Maybe the best answer is for them to negotiate a settlement paid in shares. No matter what, getting past the looming legal storm early would probably boost their share value more than fighting ever would. But wit ould take a CEO with balls of tungsten carbide.

And I know that Crowdstrike no doubt has iron-clad disclaimers of liability built-in to every licensing agreement, as the article mentions.

But when the magnitude of the loss is so high, and the cause of the loss is such an obvious error, possibly amounting to gross negligence (the “no testing needed, we’ll just fix it if it breaks something” attitude, mentioned earlier in the thread, if proven), I could see the lawsuits getting traction.

Plus, if it’s not just Delta, but a stream of lawsuits from others, keeping Crowdstrike’s negligence in the news for a few years, that’s not good for their market reputation.

From the linked article:

Boies has represented Theranos founder Elizabeth Holmes, Al Gore in the 2000 presidential election, and the US government in an antitrust case against Microsoft in 1998.

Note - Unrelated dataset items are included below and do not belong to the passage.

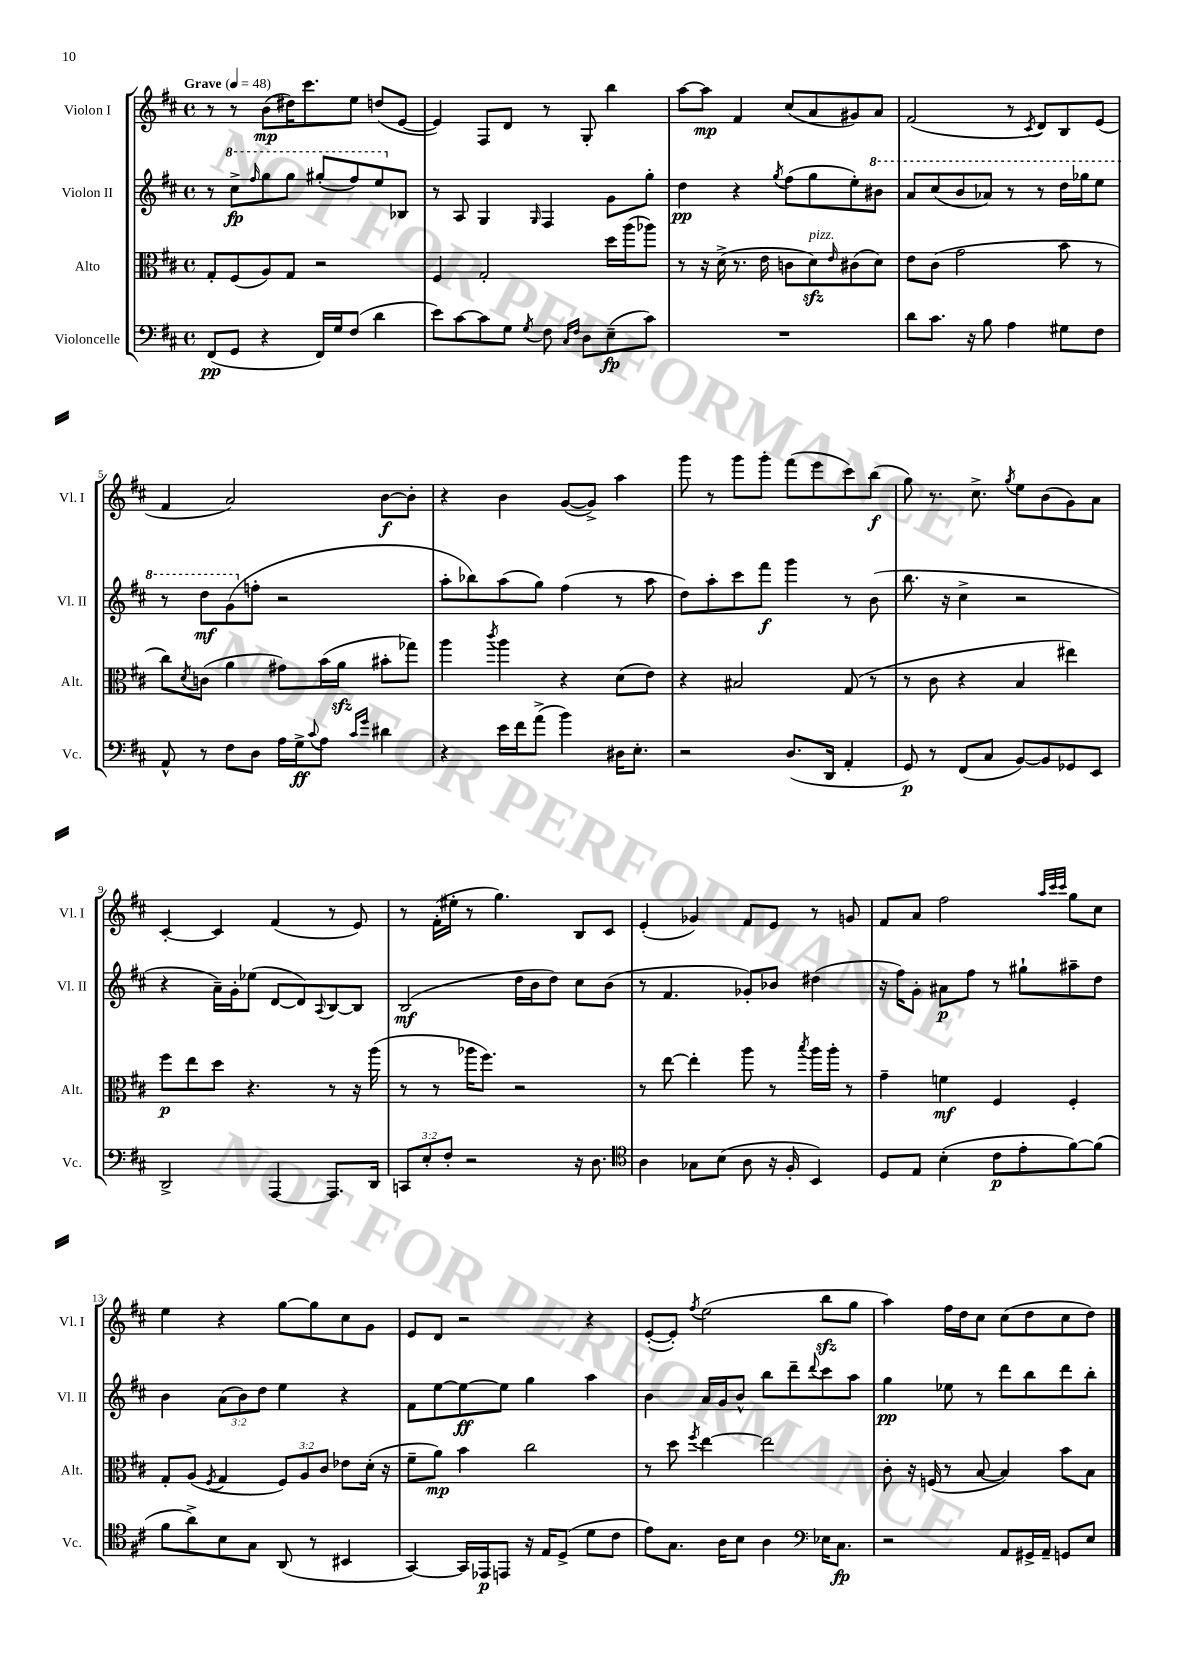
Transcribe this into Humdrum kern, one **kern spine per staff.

**kern	**kern	**kern	**kern
*staff4	*staff3	*staff2	*staff1
*clefF4	*clefC3	*clefG2	*clefG2
*k[f#c#]	*k[f#c#]	*k[f#c#]	*k[f#c#]
*M4/4	*M4/4	*M4/4	*M4/4
*met(c)	*met(c)	*met(c)	*met(c)
*MM48	*MM48	*MM48	*MM48
(8FF#	8G'	8r	8r
8GG	(8F#	8ccc#^	8r
.	.	16qqfff#	.
4r	8A)	8ggg	(8b
.	8G	8ggg	16dd#)
.	.	.	8.ccc#
16FF#)	2r	(8ggg#'	.
16G	.	.	.
(8F#	.	8fff#)	8ee
4d	.	8eee	(8dd
.	.	8B-	[8e
=	=	=	=
8e)	4F#	8r	4e])
[8c#	.	8A	.
8c#]	2G'	4G	8F#
8G	.	.	8d
8qG	.	16qqG	.
8F#	.	4F#	8r
16qqC#	.	.	.
16qqF#	.	.	.
8D	.	.	8G'
(8E~	16dd	8g	4bb
.	(16aa	.	.
8c#)	8aa-)	8gg'	.
=	=	=	=
1r	8r	4dd	[8aa
.	16r	.	8aa]
.	(16d^	.	.
.	8.r	4r	4f#
.	16e	.	.
.	.	8qgg	.
.	8c	(8ff#	(8cc#
.	8d)	8gg	8a
.	16qqe	.	.
.	(8c#	8ee')	8g#)
.	8d)	8bb#	8a
=	=	=	=
8d	8e	8aa	(2f#
8.c#	(8c#	(8ccc#	.
.	2g	8bb	.
16r	.	.	.
8B	.	8aa-)	.
4A	.	8r	8r
.	.	.	8qc#
.	.	8r	8d)
8G#	8b	16ddd	8B
.	.	16ggg-	.
8F#	8r	8eee	(8e
=	=	=	=
8AA^^	8cc#)	8r	4f#
.	8qd	.	.
8r	(8c	8ddd	.
8F#	4a	(8gg	2a)
8D	.	8ff'	.
16A	8g#)	2r	.
16G^	.	.	.
8qqc#	.	.	.
8A	(16b	.	.
.	16a	.	.
16qqc#	.	.	.
16qqg	.	.	.
4d#	8b#'	.	[8b
.	8gg-)	.	8b']
=	=	=	=
4r	4aa	8aa'	4r
.	.	8bb-)	.
.	8qccc#	.	.
16e	4aa	(8aa	4b
16f#	.	.	.
(8a^	.	8gg)	.
4b)	4r	(4ff#	([8g
.	.	.	8g^])
16D#	(8d	8r	4aa
8.E'	.	.	.
.	8e)	8aa	.
=	=	=	=
2r	4r	8dd)	8ggg
.	.	8aa'	8r
.	2B#	8ccc#	8ggg
.	.	8fff#	8ggg'
(8.D	.	4ggg	(8fff#
.	.	.	8eee
16DD	.	.	.
4AA'	(8G	8r	8ccc#)
.	8r	(8b	(8bb
=	=	=	=
8GG)	8r	8.bb	8gg)
8r	8c#	.	8.r
.	.	16r	.
(8FF#	4r	4cc#^	.
.	.	.	8.cc#^
8C#	.	.	.
.	.	.	8qgg
[8BB)	4B	2r	8ee
8BB]	.	.	(8b
8GG-	4ee#)	.	8g)
8EE	.	.	8a
=	=	=	=
2DD^	8ff#	4r	[4c#'
.	8ee	.	.
.	8dd	16a~)	4c#]
.	.	16g'	.
.	4.r	(8ee-	.
[4AAA	.	[8d	(4f#
.	.	8d])	.
.	.	8qqA	.
8.AAA]	8r	[8B	8r
.	16r	8B]	8e)
16DD	(16aa	.	.
=	=	=	=
12CC	8r	(2B	8r
12E'	.	.	.
.	8r	.	(16f#'
12F#'	.	.	.
.	.	.	16ee#'
2r	16aa-	.	8r
.	8.ff#)	.	.
.	.	.	4.gg)
.	2r	16dd	.
.	.	16b	.
.	.	8dd)	.
16r	.	8cc#	8B
8.D	.	.	.
.	.	(8b	8c#
=	=	=	=
*clefC4	*	*	*
4A	8r	8r	(4e'
.	[8ee	4.f#	.
8G-	4ee']	.	4g-)
(8B	.	.	.
8A	8aa	8g-')	8f#
16r	8r	8b-	8e
16F#'	.	.	.
.	8qbb	.	.
4BB)	16aa	(4dd#	8r
.	16aa'	.	.
.	8r	.	8g
=	=	=	=
8D	4g~	16r	8f#
.	.	16ff#)	.
8E	.	8g'	8a
(4B'	4f	8a#	2ff#
.	.	8ff#	.
8c#	4F#	8r	.
8e'	.	8gg#`	.
.	.	.	32qqaa
.	.	.	32qqccc#
.	.	.	32qqccc#
[8f#)	4F#'	8aa#~	8gg
(8f#]	.	8dd	8cc#
=	=	=	=
8f#	8G'	4b	4ee
8a^)	(8A	.	.
.	8qF#	.	.
8B	4G	(12a	4r
.	.	12b)	.
8G	.	.	.
.	.	12dd	.
(8AA	12F#)	4ee	[8gg
.	12A	.	.
8r	.	.	8gg]
.	12c#	.	.
4BB#	8e-	4r	8cc#
.	(16d'	.	8g
.	16r	.	.
=	=	=	=
[4GG)	8f#~	8f#	8e
.	8a)	[8ee	8d
16GG]	4b	8ee_	2r
16EE-	.	.	.
8EE	.	8ee]	.
16r	2cc#	4gg	.
16E	.	.	.
(8D^	.	.	.
8d	.	4aa	4r
8c#	.	.	.
=	=	=	=
8e)	8r	4b	([8e'
8.G	8dd	.	8e'])
.	8qff#	.	8qff#
.	[4ee	16a	(2ee
16A	.	16g	.
8B	.	8b^^	.
4A	2ee]	8bb	.
.	.	8ddd~	.
*clefF4	*	*	*
.	.	8qqddd	.
16E-	.	8ccc#	8bb
8.C#	.	.	.
.	.	8aa	8gg
=	=	=	=
2r	8c#'	4gg	4aa)
.	16r	.	.
.	(16F	.	.
.	8r	8ee-	16ff#
.	.	.	16dd
.	[8B	8r	8cc#
8AA	4B])	8ddd	(8cc#
16GG#^	.	8bb	8dd
16AA~	.	.	.
8GG	8b	8ddd	8cc#
8E	8B	8bb'	8dd)
==	==	==	==
*-	*-	*-	*-
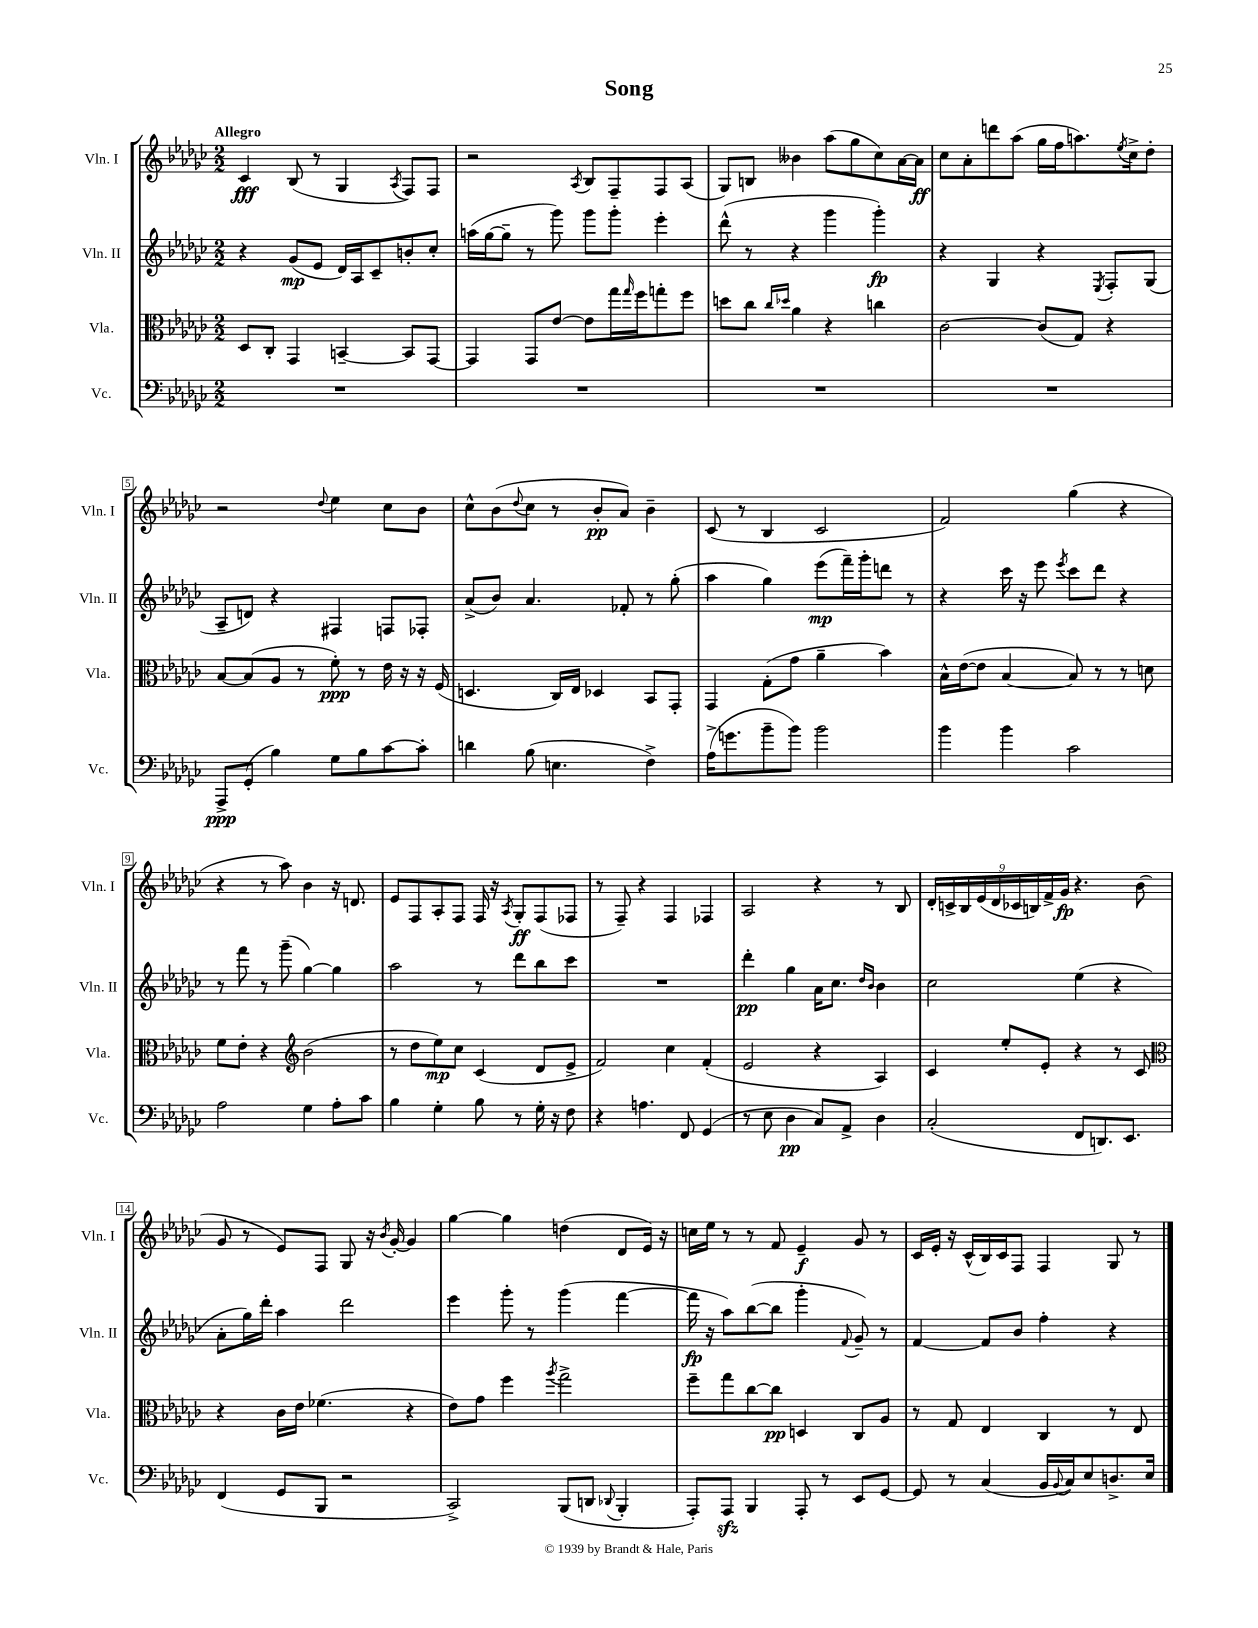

Not a stellar track record, IMO.

Microsoft has found someone else to blame for Delta’s problems. : Delta! Says Delta’s outdated software made the Crowdstrike problem even harder to fix.

Delta denies it, and says that Crowdstrike was nowhere to be found when they needed help.

MS says they offered help, but Delta declined it.

And the litigation continues to mount: Delta the target of a class action by passengers:

That is true. In my data structures class a few of us tried to make our programs fancy and then when the professor would run his data through and there would be a zero somewhere that would crash our menu system or error catching (ironic) or something. But in this case, all nulls? No way that passes even alpha testing.

As a person that showed up to DEN at 6:00am on that morning for a flight to Rome, I can tell you that some airlines were able to adapt (OMG! Actually going to give Air Canada props on this one. :astonished:) Others had the attitude of there’s not a thing I can do about it. I wonder if that will enter into the liability somehow.

I did just learn recently that the parser is actually Regex based!

For those who don’t know, Regex is short for Regular Expressions, and is a syntax used primarily for searching inside strings of text. It also commonly will allow you to basically do “Find and Replace.” One common flaw in users who first learn of it is to try to use it to do everything.

For example, /a.[0-9]/ would match the letter a, followed by one other character, and then a numeral. So it would match “ab2” in the string “bab2cat”, “a32” in the string “x0oa32” but would not match anything in “a5od2”.

I’m not all that knowledgeable in this sort of programming, but using Regex as your parser for important files does sound alarm bells in my head. For one thing, Regexes don’t return errors.

I think Porter was the only Canadian airline hit by the Crowdstrike FUBAR.

I’m not sure what you mean by that. A regex match will certainly tell you if the string doesn’t match the pattern. That’s the whole point of a regex match. Regex has limitations in the type of pattern it can match, but if the pattern you’re trying to match is of an appropriate type, using regex is perfectly fine.

I suspect this was a packaging/distribution issue. A lot of software will go through exhaustive testing of the business logic because that’s what is most likely to cause catastrophic failure. But people will cut corners on testing the packaging and distribution because this rarely changes, it adds cost to the test cycle, and it’s uncommon for bugs to show up there.